Mürvet KARA'nın 24 Ocak 2024 tarihli yazısı: Sükût-u Hayal
Bazen çok büyük hayallerle yola çıkarız. Düşlerle uyur, sabah o düşün mahmurluğuyla uyanırız. O denli tatlıdır, güzeldir ki bir değil bin ömür verseler yine o hayale ulaşmak için harcarız. Yeniliriz, yanılırız, düşeriz ama içimizde tekrar ayağa kalkacak gücü buluruz. Sonra bir gün gelir, hayalleriyle içimizde dünyalar kurup dünyalar yıktığımız o şey bir anda tuzla buz oluverir.
Yaşamın tüm şubelerinde anlamın eridiğini görürüz. Bu hüsran bazen çocukluğumuzdan itibaren bizi ele geçirmiş bir efsunun bozulmasından kaynaklanır. Pek çoğumuz daha küçücükken kurduğumuz bazı hayallerin aslında hayalden ibaret kalması gerektiğini anladığımızda her şeyi ve herkesi bırakmak isteriz. Bir dağ, bir mağara gibi sığınacak bir liman ararız.
Kelime anlamı olarak “sükût”, “düşmek” demektir. Hayalin düşmesi anlamına gelir bu “sükût-u hayal” tamlaması da. Gözden düşmek gibi gönülden de düşmeyi barındırır anlamca. Yani “gönülden düşen hayal” anlamına da gelir. Cümleler anlamsızlaşır. Konuşmak gereksizleşir. İnsanlar sadece ses çıkartan varlıklara dönüşür.
Boşlukta süzülmeye başlarız. Bazen de bu hâle öfkeleniriz. Eğer bu sükût, bir direnç mekanizmasını işler hâle getirmeye başlamışsa, işte o zaman yeni bir mücadeleye girişiriz. “Bu hayal, sükûta uğramadan nasıl ayakta kalabilir” diye çözümler ararız.

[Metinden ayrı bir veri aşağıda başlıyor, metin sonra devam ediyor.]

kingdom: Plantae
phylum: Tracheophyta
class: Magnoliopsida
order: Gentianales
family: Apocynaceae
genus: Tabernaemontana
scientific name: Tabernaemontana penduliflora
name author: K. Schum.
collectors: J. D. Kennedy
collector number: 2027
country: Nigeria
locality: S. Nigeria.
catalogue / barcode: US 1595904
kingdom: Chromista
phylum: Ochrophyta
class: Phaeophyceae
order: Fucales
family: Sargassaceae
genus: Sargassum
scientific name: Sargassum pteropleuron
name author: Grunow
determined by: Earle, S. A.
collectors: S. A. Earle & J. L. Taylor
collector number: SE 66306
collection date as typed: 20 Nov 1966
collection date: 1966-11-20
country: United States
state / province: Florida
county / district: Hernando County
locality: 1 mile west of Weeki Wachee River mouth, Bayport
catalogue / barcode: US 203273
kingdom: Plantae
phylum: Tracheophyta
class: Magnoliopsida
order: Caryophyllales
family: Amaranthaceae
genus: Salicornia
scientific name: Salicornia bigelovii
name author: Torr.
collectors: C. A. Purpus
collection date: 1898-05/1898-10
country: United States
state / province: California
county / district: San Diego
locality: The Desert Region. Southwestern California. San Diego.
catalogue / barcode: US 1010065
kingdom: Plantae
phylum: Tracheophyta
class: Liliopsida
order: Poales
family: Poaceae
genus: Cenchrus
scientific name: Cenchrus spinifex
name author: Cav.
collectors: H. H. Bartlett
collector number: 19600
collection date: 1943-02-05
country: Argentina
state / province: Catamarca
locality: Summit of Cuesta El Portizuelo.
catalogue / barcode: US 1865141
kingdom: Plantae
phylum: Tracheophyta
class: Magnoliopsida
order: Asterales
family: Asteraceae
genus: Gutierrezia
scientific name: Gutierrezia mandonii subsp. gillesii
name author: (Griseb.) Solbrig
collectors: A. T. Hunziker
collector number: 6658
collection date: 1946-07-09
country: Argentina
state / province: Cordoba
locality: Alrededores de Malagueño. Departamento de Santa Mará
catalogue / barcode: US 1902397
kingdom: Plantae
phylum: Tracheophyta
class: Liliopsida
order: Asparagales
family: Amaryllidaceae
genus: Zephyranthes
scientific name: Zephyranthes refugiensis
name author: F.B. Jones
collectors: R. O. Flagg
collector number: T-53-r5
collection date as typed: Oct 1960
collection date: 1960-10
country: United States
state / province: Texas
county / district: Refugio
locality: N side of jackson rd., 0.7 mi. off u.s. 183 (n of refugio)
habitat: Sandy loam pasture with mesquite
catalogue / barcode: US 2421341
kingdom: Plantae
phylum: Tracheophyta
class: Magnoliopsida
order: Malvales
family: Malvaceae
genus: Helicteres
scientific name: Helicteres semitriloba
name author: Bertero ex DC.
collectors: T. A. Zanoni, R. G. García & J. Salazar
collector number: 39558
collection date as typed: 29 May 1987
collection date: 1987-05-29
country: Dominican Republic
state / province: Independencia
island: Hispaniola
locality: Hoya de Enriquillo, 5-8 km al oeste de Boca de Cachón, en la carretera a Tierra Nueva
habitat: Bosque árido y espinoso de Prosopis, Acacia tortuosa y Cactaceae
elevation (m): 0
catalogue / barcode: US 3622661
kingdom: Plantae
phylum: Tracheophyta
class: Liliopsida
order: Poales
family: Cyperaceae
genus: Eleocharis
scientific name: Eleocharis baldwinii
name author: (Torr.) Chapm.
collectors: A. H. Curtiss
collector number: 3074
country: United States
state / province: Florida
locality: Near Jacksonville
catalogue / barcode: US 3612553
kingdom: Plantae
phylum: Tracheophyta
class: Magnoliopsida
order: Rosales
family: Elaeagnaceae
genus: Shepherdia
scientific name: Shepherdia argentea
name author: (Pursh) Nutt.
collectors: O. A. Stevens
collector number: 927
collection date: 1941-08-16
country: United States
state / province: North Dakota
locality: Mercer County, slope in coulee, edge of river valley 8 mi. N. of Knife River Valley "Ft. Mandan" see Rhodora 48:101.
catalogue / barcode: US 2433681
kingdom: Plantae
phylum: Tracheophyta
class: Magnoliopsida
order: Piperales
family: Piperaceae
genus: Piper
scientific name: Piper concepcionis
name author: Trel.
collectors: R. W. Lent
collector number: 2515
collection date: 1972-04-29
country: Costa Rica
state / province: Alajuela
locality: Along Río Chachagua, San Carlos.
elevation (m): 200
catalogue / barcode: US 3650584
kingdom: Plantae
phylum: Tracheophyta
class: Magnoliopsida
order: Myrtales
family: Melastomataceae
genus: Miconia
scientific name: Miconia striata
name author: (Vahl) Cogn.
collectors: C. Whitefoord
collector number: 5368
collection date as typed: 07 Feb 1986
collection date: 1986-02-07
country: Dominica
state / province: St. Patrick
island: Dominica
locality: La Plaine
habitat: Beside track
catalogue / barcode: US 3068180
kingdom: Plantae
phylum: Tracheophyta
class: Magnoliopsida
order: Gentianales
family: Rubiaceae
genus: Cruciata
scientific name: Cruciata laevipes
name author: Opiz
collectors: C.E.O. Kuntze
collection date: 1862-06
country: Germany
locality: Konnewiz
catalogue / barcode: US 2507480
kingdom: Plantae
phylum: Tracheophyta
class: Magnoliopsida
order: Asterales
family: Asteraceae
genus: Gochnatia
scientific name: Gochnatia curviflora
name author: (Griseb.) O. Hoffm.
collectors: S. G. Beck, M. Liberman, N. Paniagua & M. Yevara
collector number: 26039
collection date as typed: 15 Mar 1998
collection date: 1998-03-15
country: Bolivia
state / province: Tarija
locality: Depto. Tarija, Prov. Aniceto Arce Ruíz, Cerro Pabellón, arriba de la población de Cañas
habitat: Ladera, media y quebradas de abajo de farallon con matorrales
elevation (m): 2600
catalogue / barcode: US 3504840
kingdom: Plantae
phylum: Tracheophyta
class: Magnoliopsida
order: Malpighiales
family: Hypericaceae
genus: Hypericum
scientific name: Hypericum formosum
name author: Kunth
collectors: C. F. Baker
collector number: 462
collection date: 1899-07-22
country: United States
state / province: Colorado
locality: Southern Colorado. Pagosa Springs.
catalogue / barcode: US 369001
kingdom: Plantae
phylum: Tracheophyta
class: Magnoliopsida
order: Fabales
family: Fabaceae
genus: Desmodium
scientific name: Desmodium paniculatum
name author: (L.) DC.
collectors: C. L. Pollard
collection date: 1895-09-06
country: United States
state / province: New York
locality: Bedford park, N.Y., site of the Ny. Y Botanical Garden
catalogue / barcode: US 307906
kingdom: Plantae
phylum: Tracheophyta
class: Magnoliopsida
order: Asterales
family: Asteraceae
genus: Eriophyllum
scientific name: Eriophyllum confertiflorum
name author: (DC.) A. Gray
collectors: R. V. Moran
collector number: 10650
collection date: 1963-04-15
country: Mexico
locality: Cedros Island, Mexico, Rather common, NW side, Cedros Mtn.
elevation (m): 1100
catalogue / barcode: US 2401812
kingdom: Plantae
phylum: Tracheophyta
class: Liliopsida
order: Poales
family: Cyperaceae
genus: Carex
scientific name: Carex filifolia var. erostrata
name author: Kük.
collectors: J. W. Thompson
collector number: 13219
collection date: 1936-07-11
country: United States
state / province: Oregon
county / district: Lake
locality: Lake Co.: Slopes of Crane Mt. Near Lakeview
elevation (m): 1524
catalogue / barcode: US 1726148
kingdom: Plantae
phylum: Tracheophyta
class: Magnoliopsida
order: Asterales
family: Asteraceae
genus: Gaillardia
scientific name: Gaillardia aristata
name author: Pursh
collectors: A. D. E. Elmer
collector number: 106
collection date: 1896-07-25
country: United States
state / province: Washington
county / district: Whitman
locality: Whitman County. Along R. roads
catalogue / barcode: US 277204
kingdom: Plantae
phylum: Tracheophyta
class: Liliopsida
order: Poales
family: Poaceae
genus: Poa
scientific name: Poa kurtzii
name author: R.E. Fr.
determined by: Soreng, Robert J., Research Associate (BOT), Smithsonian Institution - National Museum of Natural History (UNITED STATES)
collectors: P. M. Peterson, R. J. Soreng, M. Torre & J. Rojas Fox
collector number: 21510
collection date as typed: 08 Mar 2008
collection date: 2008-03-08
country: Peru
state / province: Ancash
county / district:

Harekete geçeriz. Mücadele ederiz. Bu bir bakıma homo sapiensin hayatta kalma mücadelesinin duygusal versiyonudur. Nitekim hayaller anlamları, anlamlarsa dünyayı kurar.
İlber Ortaylı, bu konuyla alakalı bir kitabında, “Umut etmek için, hayal kurmak için, iyi bir ömür yaşamak için hepinize gereken, kendi kendinizi inşa etmenizi öğrenmektir. Hayat denen köprüden ancak bu şekilde geçebilirsiniz” der fakat hayaller mi bizi kurar yoksa biz mi hayalleri kurarız? Ya da biz mi hayallerimizi yıkarız yoksa hayallerimiz mi bizi yıkar? Hangisi sebeptir, hangisi sonuçtur, bunu düşünmek ve iyi tetkik etmek gerekir.
Şimdi bir adım geriye çıkıp düşünme zamanı. Neyin hayaliyle büyüdük? Bu hayalleri gerçekleştirmek için hangi bedelleri ödedik? Hayallerimiz sükûta uğradı mı? O yıkıntının içinden nasıl çıktık? Çıkabildik mi? Ve son soru; hayallerimizi gerçekleştirmek için verdiğimiz tüm bu var olma mücadelesinin arasında “Ben kimim” sorusuna bir yanıt bulabildik mi? Ben, bu hayalleri kuran ben miydi? Bu hayaller için mücadele eden ben miydi? Bu hayaller yıkıldıktan sonra her şeyi bir kenara bırakarak tek başınalığına sığınan ben miydi? Yoksa düşlerin arasında kaybolan ben miydi?